In our GUI, 14 seconds of EEG from 24 hours recording is shown at a time in the window on the right, displayed in groups of electrodes from the left and right lateral (LL, RL), left and right parasagittal (LP, RP), and central regions. The regional average (LL, RL, LP, RP) spectrograms containing this EEG time point (as marked by the dash lines) are displayed on the left, with the changepoint detection results at the bottom. The unsupervised clustering membership assignment is illustrated by the horizontal color bar below the CPD panel, as determined by the CPD-BoW-AP steps. The colors given in the horizontal bar are assigned based on the average total power from all members in that cluster. The higher the power values (usually correlates with severity of the EEG patterns), the darker the color is.

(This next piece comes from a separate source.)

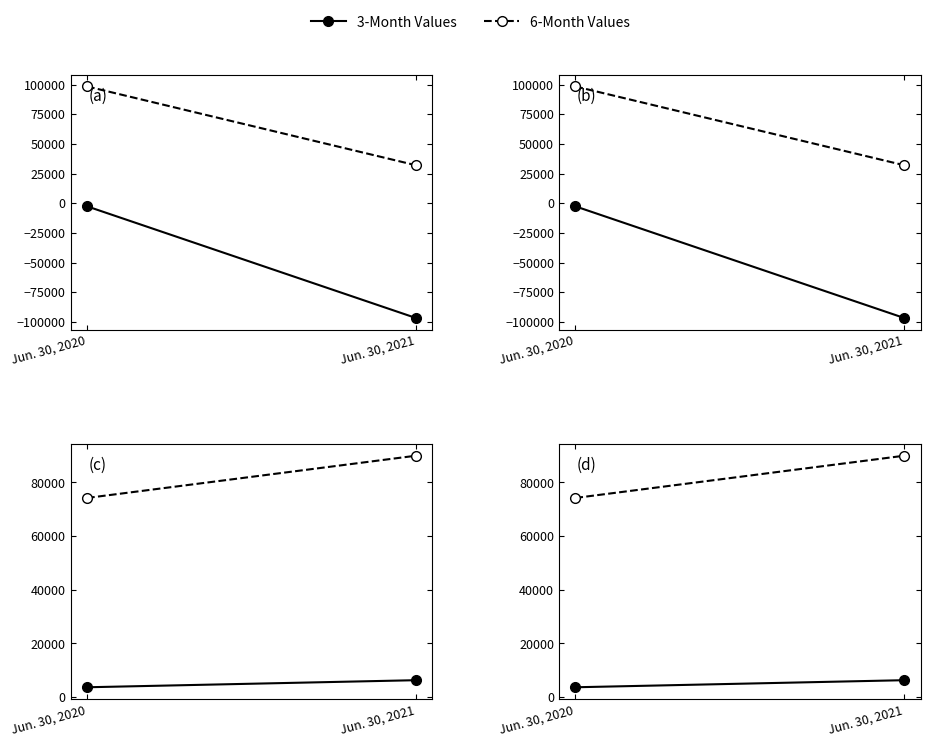

Where is 3-Month Values nearest to the value 5003?

Jun. 30, 2020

Above the spectrograms is a 2D embedding map computed using t-SNE [15] for data visualization and exploration. Each scattered point in this map corresponds to a 596-dimensional feature vector extracted from a 2 second EEG interval. The embedding map retains the intrinsic structure/relationship of samples in feature space; points that are close to each other in this embedding map are very likely to be similar patterns in feature space.

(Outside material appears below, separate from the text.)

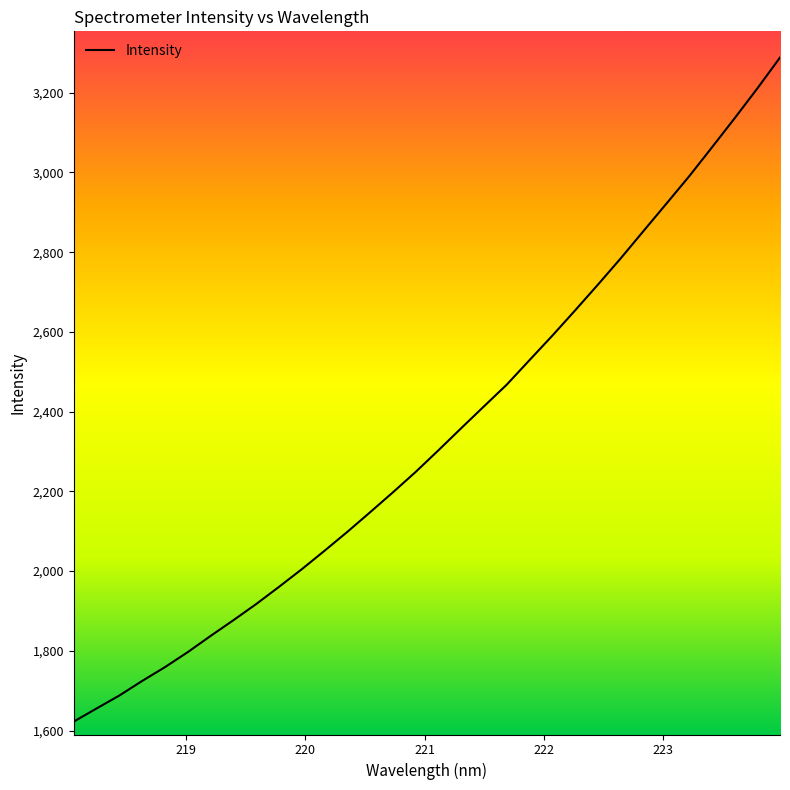

What is the minimum value shown in the chart?

1622.5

III. Experiments and results
We investigated whether the labeling of prolonged cEEG could be done with minimal effort, and assessed how fast the proposed method could facilitate annotation. We have carried out annotation tasks in which 3 EEG experts applied the proposed GUI to label 369 cEEG recordings (more precisely, the first 24 hours of each recording). Results of the annotation experiments are shown in Fig. 5, and Table II.
TABLE II.
N | Mean±std | Range | Median | IQR | |
---|---|---|---|---|---|
Expert 1 | 249 | 3.13±3.74 | 0.32-28.25 | 2.13 | 1.55-3.08 |
Expert 2 | 100 | 8.87±3.30 | 1.50-17.55 | 8.49 | 6.74-11.42 |
Expert 3 | 20 | 3.95±2.14 | 1.05-9.43 | 3.90 | 2.39-5.05 |
Overall | 369 | 4.73±4.36 | 0.32-28.25 | 2.97 | 1.81-6.28 |
N: the number of cEEG recordings labeled by each expert
IQR: inter quartile range
As can be seen in Table II, the median time taken by the 3 experts to label 24 hours of EEG data ranges from 2–9 minutes, with an overall median time of approximately 3 minutes. In comparison, conventional review consists of serially reviewing 10–15 second EEG intervals of the 24 hours of EEG, which requires visual inspection of between 5,760–8,640 individual intervals. Annotating 24 hours of EEG at a temporal resolution of one label per 2 seconds, which is the resolution obtained by the proposed annotation scheme, requires applying 43,200 labels per EEG. In practice, some time saving is often possible by “drawing boxes” around events of interest and labeling the entire events at once. Nevertheless, even done this way, manual annotation generally takes 2–4 hours per 24 hours of EEG (unpublished observations of author MBW), and is thus not scalable. Using 3 hours as a conservative lower bound for unaided manual annotation, we estimate that our method provides a speedup of at least 60 times.
IV. Conclusion
This research supports the idea that cEEG data can be validly clustered into a small number of distinct patterns. Our results suggest that long EEG recordings can be rapidly annotated by experts at least 60 times faster than unaided manual review. Using our system we are currently in the process of labeling >30TB of EEG data from 2,000 ICU subjects. We are also conducting the inter-rater study to evaluate the clustering performance. The resulting EEG data will provide sufficient data to train deep neural network models to automatically detect NCS and IIC patterns. This rich data will also allow us to gain a deeper understanding of the clinical consequences of NCS and IIC events, and how the consequences depend on the attributes of different NCs and IIC patterns.